Even if academics weren't personally affected by the order, their work might be. Ph.D. programs seeking to recruit students from the seven countries will be stymied by the order if it continues.

Thomas Erdbrink, the Tehran bureau chief for The New York Times, on Saturday tweeted details from the cases of a few prospective and current Ph.D. students:

How are colleges responding?

In the hours immediately after the order, colleges circulated statements urging members of their communities who might be affected by it to defer any overseas travel plans. But later in the weekend, college leaders began moving from logistics to rhetoric denouncing the order.

In a statement, Wesleyan University's president, Michael S. Roth, wrote that the institution was "appalled" by the religious test immigrants were being subjected to (the White House has said Christian immigrants will receive priority), and reaffirmed that "there will be no discrimination on the basis of religion on our campus."

Indiana University at Bloomington's international-services office said in a statement that the institution "does not share the sentiments" in the executive order. Similar statements came in from the University of Massachusetts system, the University of Notre Dame, Purdue University, the University of California system, and many other institutions.
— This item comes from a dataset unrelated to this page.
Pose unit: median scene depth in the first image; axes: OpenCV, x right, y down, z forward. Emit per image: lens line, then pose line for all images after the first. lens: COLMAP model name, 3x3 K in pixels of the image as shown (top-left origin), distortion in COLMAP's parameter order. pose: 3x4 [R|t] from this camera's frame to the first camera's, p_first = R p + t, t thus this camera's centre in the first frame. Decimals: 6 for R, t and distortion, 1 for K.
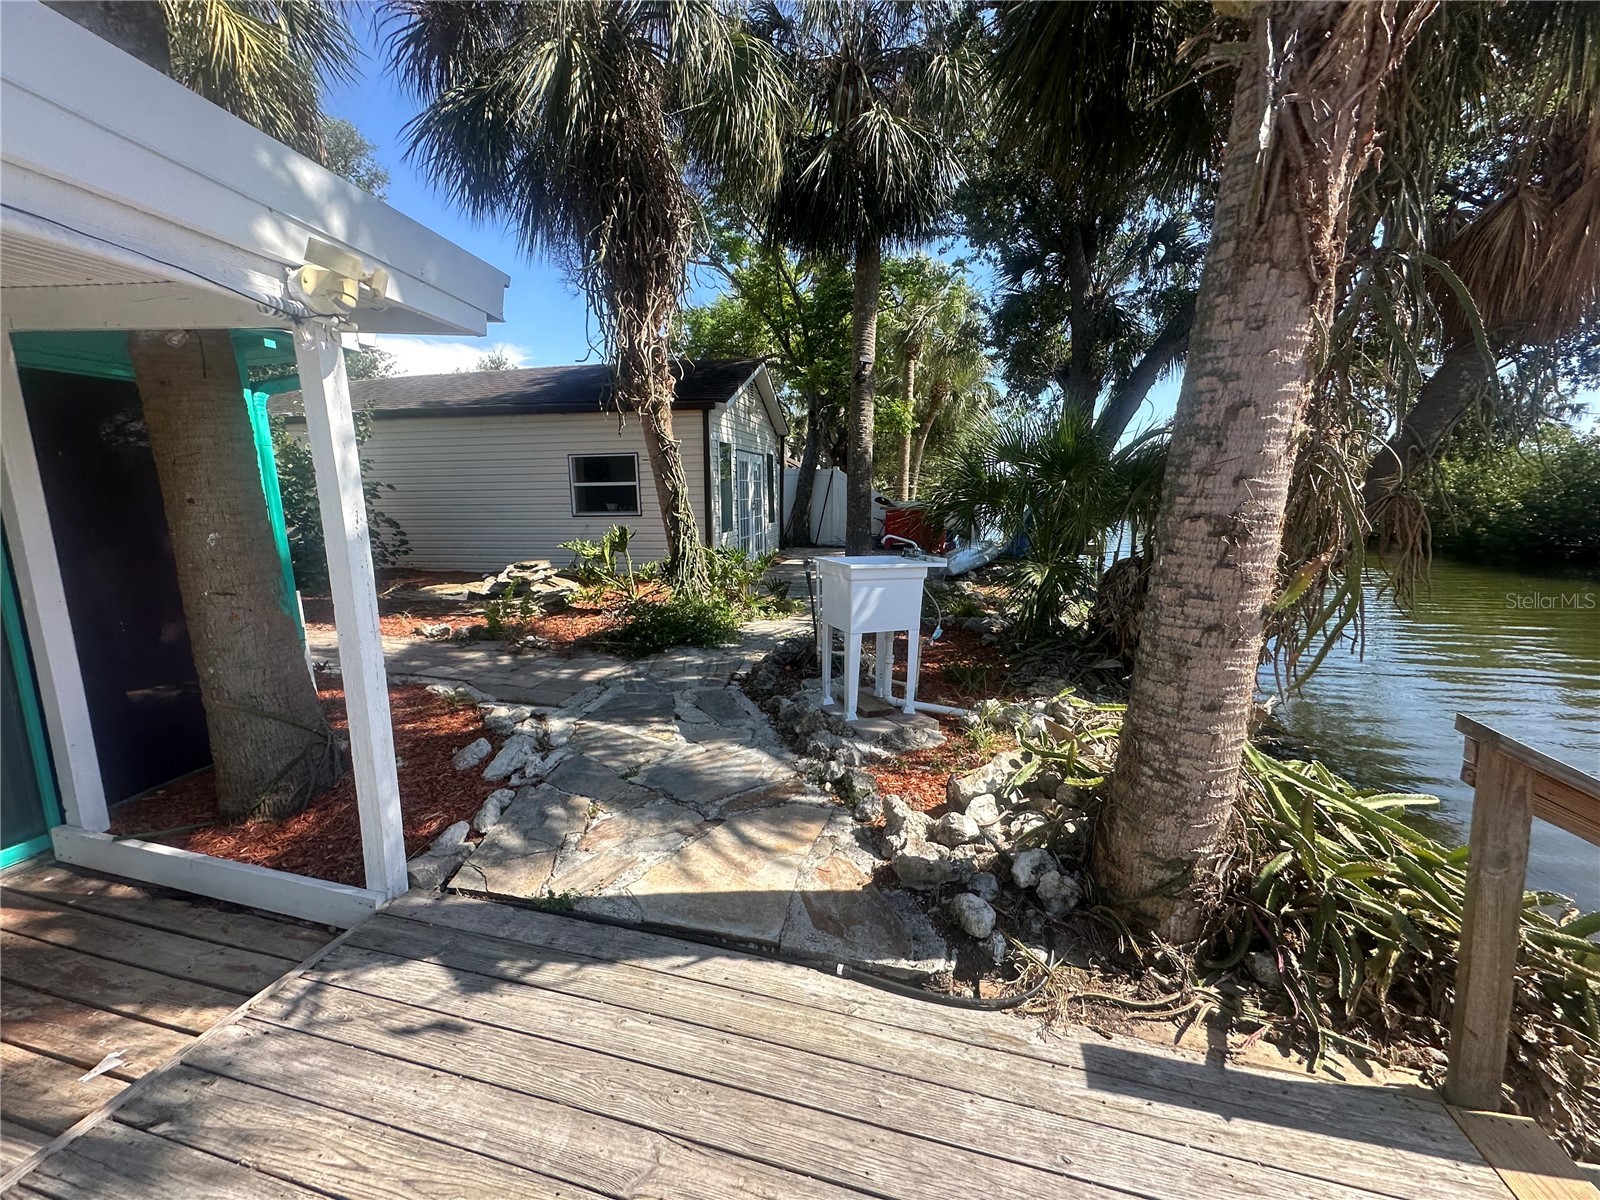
lens RADIAL K [[641.1, 0, 800.0], [0, 641.1, 600.0], [0, 0, 1]] dist [-0.001503, -0.000172]
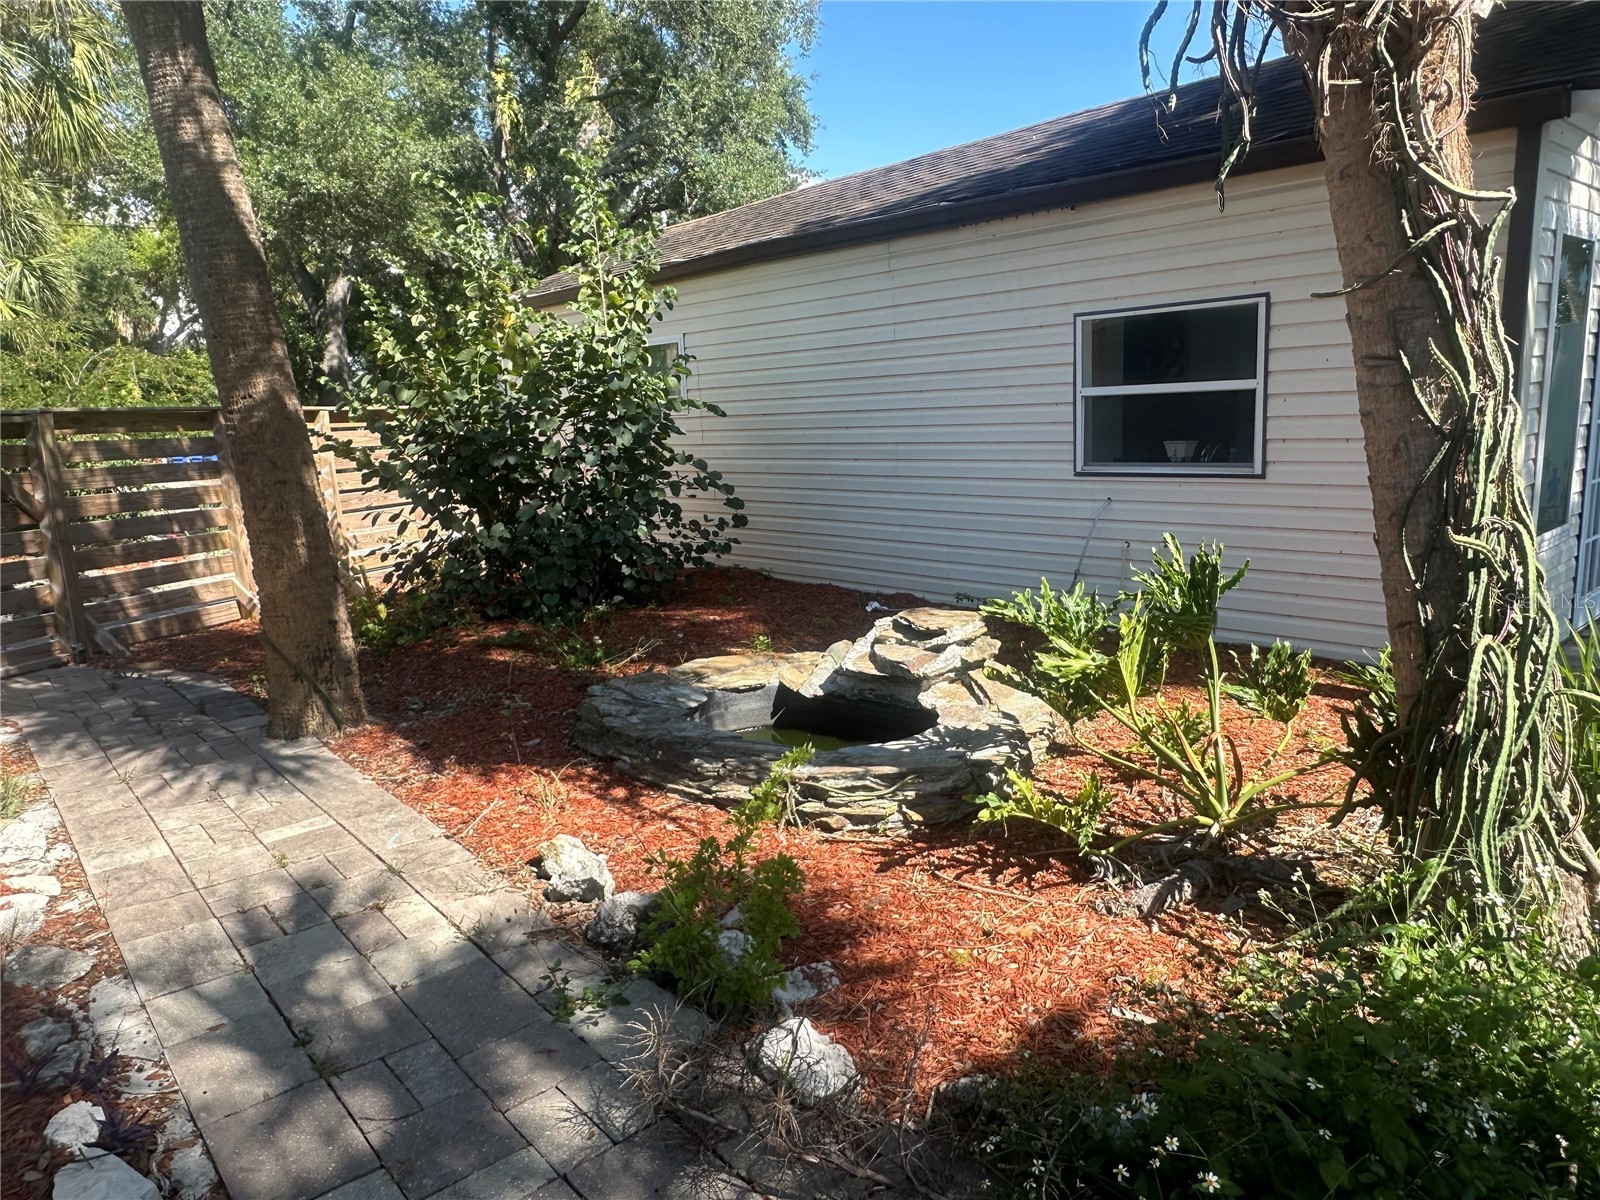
lens RADIAL K [[1068.1, 0, 800.0], [0, 1068.1, 600.0], [0, 0, 1]] dist [-0.000912, -0.002389]
pose [[0.807620, 0.085323, -0.583498, -0.131565], [-0.069795, 0.996353, 0.049089, -0.093716], [0.585558, 0.001080, 0.810630, 0.473183]]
National groups also expressed concern about the order. The president of the Association of Public and Land-Grant Universities, Peter McPherson, called on President Trump to reconsider the order. The president of the Association of American Universities, Mary Sue Coleman, urged the same.

Meanwhile, individual scholars started a petition condemning the order. As of Sunday afternoon, the petition had nearly 5,000 signatures from academics.

What's next?

On Saturday, a judge issued a nationwide stay that prohibits anyone currently in the United States from being deported under the order. But that is said to apply only to a couple hundred people.

Groups across the country, including on campuses, are mobilizing to protest the order. Campuses where groups protested or were planning protests included Columbia University, the Massachusetts Institute of Technology, Pennsylvania State University, and many others.